Privacy International and Others v. United Kingdom
Our case at the European Court of Human Rights challenging UK intelligence agency conducting hacking operations outside of the UK.
European Court of Human Rights
Application No. 46259/16
Status: Open
In August 2016, Privacy International, together with five internet and communications service providers, filed an application to the European Court of Human Rights (ECtHR), challenging GCHQ hacking outside of the UK. Our co-applicants are Chaos Computer Club (Germany), GreenNet (UK), Jinbonet (Korea), May First/People Link (US), and Riseup (US).

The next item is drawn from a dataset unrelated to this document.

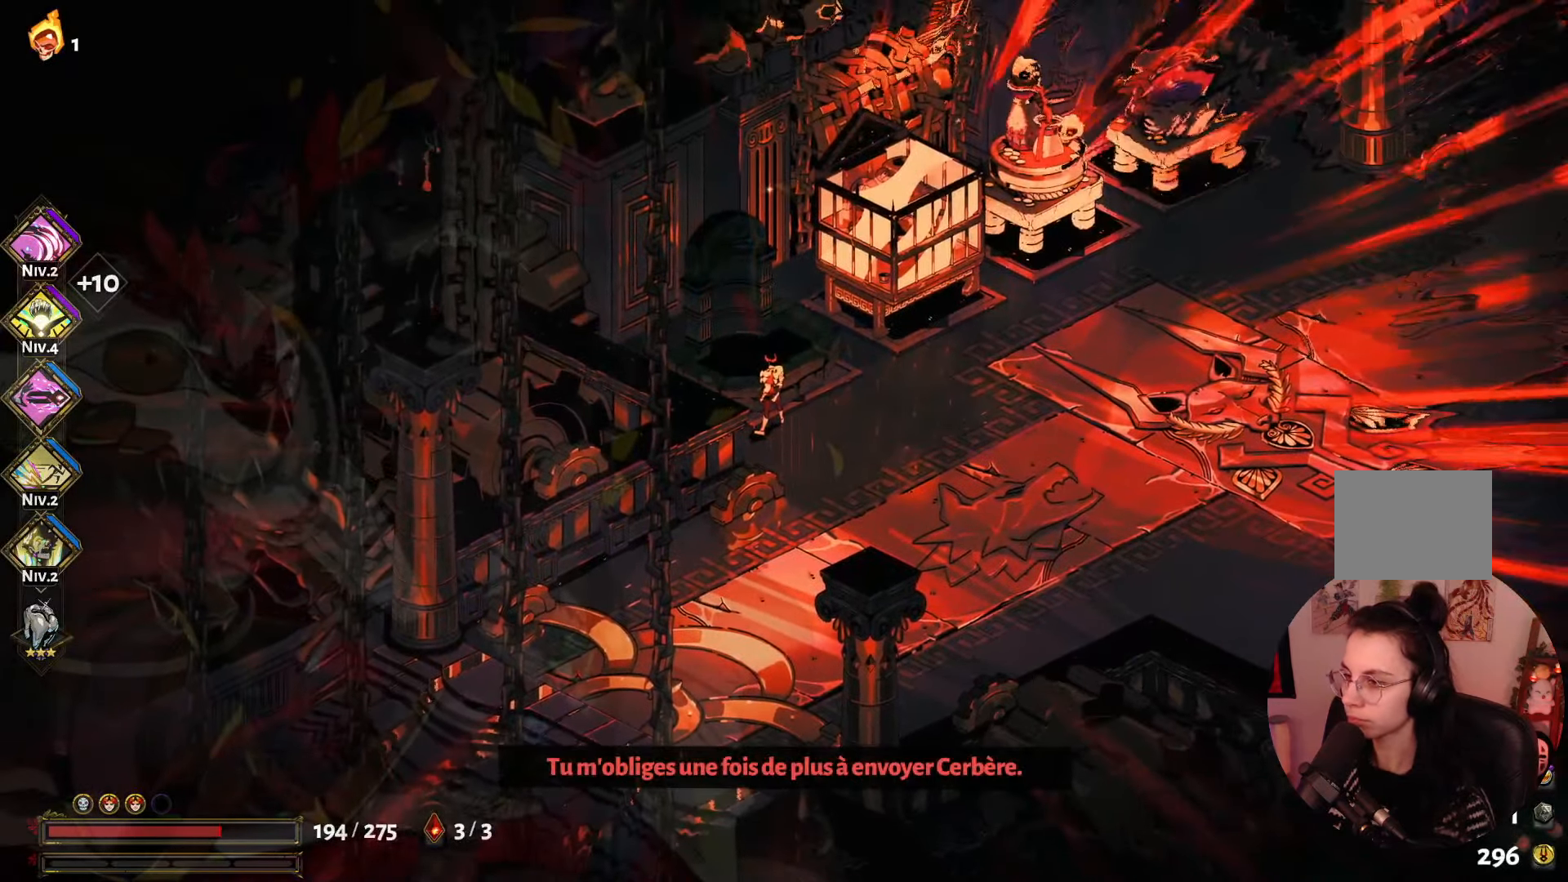
{"buttons": [], "left_stick": "center", "right_stick": "center", "events": []}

Privacy International originally brought a legal complaint to the Investigatory Powers Tribunal (IPT) in May 2014, challenging GCHQ hacking inside and outside of the UK. Seven internet and communications service providers from around the world submitted a similar complaint and the IPT joined the cases. Those providers were Chaos Computer Club (Germany), Greenhost (Netherlands), GreenNet (UK), Jinbonet (Korea), Mango Email Service (Zimbabwe), May First/People Link (US), and Riseup (US).
GCHQ hacking capabilities were revealed by the Snowden disclosures, which documented how GCHQ could, inter alia:
- activate a device’s microphone or webcam
- identify the location of a device with high-precision
- log keystrokes entered into a device
- collect login details and passwords for websites and record Internet browsing histories on a device
- hide malware installed on a device
Our complaint alleged that GCHQ has no clear authority under UK law to conduct hacking operations and that such activities violate the Computer Misuse Act 1990, which criminalises hacking. We further alleged that GCHQ hacking violates Articles 8 and 10 of the European Convention on Human Rights, which respectively protect the right to privacy and the right to freedom of expression.
In February 2016, the IPT held that GCHQ hacking is lawful under UK law and the European Convention on Human Rights. The IPT further held that GCHQ may hack inside and outside of the UK using "thematic warrants." Thematic warrants are general warrants covering an entire class of property, persons or conduct, such as "all mobile phones in London."
Our application to the ECtHR challenges the IPT’s findings. In particular, we argue that GCHQ hacking outside of the UK violate Articles 8 and 10 of the European Convention on Human Rights, which respectively protect the right to privacy and the right to freedom of expression.